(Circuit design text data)
========================================================================
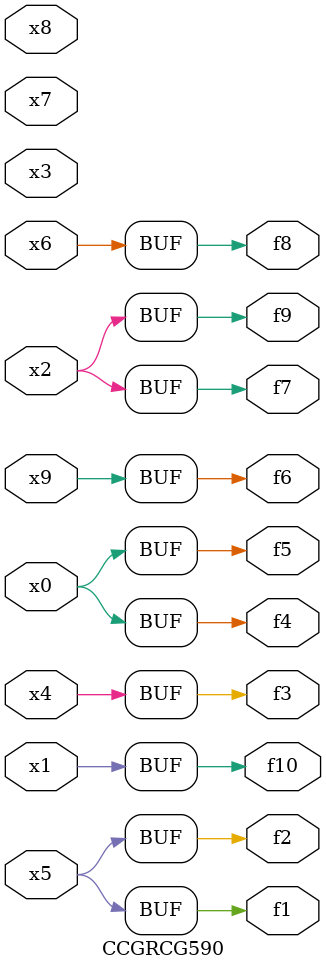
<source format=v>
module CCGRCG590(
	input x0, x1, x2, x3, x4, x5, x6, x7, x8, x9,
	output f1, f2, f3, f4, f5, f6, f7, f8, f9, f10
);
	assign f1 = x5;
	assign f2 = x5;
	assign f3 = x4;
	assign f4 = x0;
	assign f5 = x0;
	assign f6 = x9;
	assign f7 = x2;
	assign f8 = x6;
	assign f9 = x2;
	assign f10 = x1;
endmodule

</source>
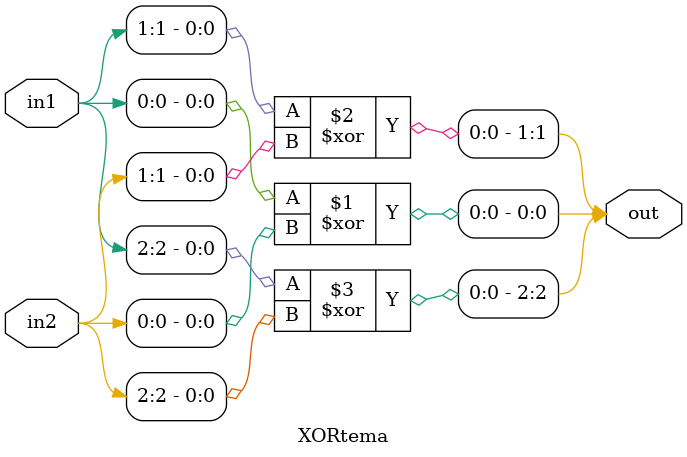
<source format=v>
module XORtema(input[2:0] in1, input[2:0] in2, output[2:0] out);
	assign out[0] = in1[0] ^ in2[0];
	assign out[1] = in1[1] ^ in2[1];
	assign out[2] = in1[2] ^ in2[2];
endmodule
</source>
========================================================================
▸ **What you should do**: Could you repeat all of the data exactly, minus the pictures?

▸ **Task response**:
<source format=v>
module CCGRCG590(
	input x0, x1, x2, x3, x4, x5, x6, x7, x8, x9,
	output f1, f2, f3, f4, f5, f6, f7, f8, f9, f10
);
	assign f1 = x5;
	assign f2 = x5;
	assign f3 = x4;
	assign f4 = x0;
	assign f5 = x0;
	assign f6 = x9;
	assign f7 = x2;
	assign f8 = x6;
	assign f9 = x2;
	assign f10 = x1;
endmodule

</source>
<source format=v>
module XORtema(input[2:0] in1, input[2:0] in2, output[2:0] out);
	assign out[0] = in1[0] ^ in2[0];
	assign out[1] = in1[1] ^ in2[1];
	assign out[2] = in1[2] ^ in2[2];
endmodule
</source>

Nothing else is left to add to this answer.